Account from people living with HIV and AIDS from several African countries were very moving, because many believe that a huge amount of donated money ends in the pockets of people who are in offices dealing with this scourge.
I agree with them and their explanation. I did not want to go very far from what is happening in my own country, Tanzania.
I remember in 2005 on the World's AIDS Day which was nationally marked in Songea, in their speech to the guest of honour, the then CCM Presidential candidate Kiwete, Tanzania Commission for AIDS Control, TACAIDS, said that they had organized to start a HIV registry for the whole country. The cost of that registry was TSh. 2 billion shillings (US$2m). Some of us laughed because we knew where the money would be channeled to.

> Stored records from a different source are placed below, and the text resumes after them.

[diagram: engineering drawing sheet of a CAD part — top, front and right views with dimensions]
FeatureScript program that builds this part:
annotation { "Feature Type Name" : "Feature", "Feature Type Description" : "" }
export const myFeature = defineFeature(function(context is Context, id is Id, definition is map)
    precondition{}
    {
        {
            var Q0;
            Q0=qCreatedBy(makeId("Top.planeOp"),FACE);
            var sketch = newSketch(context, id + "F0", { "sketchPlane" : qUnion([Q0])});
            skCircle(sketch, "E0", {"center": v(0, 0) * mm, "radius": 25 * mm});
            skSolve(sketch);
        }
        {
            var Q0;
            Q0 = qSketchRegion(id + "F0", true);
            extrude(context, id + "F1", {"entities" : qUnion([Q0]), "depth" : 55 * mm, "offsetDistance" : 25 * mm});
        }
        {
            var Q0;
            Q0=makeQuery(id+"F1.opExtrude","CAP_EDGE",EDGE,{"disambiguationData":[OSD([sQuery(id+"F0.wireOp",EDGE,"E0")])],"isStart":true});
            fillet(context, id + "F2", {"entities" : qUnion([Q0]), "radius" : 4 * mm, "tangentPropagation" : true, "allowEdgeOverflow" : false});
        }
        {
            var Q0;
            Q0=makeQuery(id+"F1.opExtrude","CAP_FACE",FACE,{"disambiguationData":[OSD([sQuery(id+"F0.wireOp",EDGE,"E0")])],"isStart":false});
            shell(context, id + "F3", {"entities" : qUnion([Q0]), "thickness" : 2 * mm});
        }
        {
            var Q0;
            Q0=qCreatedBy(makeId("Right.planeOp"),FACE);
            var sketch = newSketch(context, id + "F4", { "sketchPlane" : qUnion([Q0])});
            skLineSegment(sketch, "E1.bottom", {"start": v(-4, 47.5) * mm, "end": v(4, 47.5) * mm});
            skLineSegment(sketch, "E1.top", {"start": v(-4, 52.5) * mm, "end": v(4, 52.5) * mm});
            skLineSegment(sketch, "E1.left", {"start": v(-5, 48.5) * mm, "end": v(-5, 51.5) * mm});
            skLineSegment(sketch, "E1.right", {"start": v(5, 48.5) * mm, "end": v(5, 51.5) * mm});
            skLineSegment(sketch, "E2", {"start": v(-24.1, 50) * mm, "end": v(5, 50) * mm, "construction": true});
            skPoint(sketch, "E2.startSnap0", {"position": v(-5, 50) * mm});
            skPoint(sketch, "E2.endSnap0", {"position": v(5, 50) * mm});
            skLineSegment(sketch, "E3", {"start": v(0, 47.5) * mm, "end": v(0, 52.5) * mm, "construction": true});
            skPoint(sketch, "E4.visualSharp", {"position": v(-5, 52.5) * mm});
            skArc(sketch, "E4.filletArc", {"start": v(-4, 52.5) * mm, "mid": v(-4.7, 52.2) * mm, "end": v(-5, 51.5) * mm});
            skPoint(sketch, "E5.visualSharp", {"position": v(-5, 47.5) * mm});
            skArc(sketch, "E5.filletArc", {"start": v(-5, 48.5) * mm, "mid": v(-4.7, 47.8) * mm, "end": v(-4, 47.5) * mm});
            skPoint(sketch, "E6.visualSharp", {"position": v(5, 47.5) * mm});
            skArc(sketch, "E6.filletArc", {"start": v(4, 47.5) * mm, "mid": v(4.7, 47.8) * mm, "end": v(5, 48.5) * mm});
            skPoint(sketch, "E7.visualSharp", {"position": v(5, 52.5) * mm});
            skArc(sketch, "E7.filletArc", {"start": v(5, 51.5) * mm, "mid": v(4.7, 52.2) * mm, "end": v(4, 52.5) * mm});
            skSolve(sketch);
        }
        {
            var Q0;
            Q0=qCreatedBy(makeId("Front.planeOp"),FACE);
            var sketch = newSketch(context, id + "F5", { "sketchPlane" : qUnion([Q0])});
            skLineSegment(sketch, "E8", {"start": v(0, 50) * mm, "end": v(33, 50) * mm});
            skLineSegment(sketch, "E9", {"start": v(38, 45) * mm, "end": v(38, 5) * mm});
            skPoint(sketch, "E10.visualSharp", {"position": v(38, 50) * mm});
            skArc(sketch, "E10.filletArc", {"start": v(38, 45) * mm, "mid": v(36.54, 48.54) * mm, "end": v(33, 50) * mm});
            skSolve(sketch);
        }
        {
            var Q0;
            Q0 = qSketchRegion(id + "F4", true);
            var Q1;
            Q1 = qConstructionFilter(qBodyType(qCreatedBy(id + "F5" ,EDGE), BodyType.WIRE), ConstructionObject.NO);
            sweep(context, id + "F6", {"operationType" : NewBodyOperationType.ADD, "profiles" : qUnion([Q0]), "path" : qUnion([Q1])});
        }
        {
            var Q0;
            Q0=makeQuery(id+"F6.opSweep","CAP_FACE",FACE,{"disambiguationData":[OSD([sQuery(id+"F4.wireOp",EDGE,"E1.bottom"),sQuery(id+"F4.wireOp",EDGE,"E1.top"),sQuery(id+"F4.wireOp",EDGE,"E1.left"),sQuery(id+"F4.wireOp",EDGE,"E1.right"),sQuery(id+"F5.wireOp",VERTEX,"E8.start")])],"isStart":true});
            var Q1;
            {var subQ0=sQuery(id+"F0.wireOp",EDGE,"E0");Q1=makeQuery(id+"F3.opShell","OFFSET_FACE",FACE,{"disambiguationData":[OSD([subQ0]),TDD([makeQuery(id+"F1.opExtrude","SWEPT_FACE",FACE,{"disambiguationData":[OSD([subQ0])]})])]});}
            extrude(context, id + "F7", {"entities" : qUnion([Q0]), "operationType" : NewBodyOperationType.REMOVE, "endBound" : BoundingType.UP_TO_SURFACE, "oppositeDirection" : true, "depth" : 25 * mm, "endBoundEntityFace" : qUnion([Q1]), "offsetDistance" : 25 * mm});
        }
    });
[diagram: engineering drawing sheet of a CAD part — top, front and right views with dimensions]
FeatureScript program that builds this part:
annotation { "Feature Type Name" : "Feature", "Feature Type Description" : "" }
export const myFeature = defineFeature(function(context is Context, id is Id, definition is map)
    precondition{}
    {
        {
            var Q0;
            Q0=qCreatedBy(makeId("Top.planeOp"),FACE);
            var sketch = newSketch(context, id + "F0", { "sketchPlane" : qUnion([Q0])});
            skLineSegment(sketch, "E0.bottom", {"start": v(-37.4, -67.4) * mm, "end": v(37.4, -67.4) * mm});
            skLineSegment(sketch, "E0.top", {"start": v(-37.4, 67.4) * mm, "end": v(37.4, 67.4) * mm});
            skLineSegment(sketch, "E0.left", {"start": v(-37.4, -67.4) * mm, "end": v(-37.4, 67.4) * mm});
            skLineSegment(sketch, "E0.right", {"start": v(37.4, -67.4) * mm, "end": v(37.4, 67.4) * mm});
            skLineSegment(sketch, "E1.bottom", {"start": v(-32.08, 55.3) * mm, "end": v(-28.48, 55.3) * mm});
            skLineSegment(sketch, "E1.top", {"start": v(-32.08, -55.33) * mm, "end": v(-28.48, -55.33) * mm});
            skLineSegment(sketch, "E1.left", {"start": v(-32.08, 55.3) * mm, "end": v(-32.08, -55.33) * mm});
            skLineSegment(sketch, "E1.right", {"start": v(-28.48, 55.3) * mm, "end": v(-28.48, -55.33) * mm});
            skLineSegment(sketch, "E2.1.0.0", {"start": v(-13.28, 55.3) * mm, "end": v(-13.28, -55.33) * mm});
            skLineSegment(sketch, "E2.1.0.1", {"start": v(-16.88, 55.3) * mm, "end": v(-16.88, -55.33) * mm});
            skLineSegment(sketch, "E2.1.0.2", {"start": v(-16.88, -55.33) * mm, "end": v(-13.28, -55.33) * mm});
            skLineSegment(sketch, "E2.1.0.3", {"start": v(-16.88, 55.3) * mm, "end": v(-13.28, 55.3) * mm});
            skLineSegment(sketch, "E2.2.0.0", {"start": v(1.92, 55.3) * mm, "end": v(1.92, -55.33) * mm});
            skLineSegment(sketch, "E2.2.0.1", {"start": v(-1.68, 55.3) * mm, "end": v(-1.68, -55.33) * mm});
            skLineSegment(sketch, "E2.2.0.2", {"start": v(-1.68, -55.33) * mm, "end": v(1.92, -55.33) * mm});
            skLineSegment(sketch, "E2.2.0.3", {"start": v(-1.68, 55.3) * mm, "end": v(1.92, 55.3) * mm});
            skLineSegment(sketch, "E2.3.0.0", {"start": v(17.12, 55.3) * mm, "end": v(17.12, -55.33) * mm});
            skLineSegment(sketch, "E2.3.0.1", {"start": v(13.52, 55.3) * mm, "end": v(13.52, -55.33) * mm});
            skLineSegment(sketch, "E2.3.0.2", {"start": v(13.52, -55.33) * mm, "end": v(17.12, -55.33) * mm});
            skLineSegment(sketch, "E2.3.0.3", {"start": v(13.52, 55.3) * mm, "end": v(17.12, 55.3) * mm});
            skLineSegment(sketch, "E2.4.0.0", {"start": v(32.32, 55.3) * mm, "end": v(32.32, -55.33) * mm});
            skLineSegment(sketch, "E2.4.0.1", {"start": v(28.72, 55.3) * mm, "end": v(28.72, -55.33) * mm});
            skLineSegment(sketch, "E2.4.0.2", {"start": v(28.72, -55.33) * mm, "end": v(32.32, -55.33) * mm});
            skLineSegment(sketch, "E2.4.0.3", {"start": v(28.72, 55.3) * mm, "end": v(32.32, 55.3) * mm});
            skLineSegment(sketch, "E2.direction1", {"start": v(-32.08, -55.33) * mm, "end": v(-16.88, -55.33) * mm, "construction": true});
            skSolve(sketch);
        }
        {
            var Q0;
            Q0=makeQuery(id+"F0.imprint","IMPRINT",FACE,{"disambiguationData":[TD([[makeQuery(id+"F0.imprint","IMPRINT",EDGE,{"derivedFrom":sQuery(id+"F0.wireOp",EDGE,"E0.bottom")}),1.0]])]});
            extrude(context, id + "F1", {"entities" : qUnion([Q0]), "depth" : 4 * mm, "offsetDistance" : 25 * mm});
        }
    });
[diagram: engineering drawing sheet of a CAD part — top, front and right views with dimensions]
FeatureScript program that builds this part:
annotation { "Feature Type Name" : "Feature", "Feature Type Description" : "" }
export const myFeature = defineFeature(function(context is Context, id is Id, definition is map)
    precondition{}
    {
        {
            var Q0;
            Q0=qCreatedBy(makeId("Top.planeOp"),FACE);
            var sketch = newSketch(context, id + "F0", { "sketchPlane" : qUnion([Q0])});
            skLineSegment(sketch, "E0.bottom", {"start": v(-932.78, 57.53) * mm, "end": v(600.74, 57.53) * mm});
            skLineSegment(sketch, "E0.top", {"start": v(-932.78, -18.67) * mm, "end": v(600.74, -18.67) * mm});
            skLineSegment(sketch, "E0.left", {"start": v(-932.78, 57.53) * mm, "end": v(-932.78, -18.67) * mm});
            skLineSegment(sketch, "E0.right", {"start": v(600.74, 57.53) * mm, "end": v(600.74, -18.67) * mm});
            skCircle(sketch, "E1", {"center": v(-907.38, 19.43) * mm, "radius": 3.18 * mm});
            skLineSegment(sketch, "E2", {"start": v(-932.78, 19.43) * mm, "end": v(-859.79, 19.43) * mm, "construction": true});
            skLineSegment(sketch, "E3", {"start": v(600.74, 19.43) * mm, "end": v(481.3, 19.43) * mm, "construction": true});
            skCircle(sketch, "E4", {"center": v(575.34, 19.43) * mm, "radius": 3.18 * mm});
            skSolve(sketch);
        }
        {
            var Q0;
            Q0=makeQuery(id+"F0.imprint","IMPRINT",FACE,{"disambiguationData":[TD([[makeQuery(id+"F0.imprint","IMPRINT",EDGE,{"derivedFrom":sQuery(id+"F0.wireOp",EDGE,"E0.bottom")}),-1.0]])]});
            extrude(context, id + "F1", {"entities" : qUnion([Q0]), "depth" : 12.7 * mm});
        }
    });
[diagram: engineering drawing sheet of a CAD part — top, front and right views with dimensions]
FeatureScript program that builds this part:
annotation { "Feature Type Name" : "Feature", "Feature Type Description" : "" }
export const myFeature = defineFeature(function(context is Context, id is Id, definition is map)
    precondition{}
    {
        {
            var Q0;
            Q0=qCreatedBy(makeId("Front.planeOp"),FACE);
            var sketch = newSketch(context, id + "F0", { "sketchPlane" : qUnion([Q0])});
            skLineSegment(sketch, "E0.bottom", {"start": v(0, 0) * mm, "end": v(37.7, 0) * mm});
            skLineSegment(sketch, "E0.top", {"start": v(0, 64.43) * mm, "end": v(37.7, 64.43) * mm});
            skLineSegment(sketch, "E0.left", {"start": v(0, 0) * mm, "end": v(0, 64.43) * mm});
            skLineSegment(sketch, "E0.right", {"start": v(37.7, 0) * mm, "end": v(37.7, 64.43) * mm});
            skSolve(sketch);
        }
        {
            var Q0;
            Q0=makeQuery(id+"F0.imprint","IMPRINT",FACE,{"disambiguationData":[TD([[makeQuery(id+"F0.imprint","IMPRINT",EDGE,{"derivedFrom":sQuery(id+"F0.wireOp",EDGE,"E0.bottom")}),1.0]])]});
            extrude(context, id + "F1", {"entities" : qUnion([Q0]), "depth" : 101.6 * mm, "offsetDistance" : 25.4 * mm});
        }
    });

I would like to conclude by quoting Charles MacCormack of Save the Children. His confidential Memo which he wrote in 1993 was grabbed by a book author Michael Maren and published it in the book titled, "The Road to Hell". The Memo said: As communities often receive a small portion of the sponsor's contributed dollar, they are obviously going to ask questions about where the money goes. All the explaining in the world would not make this question go away or our own strategy look good in an investigative report.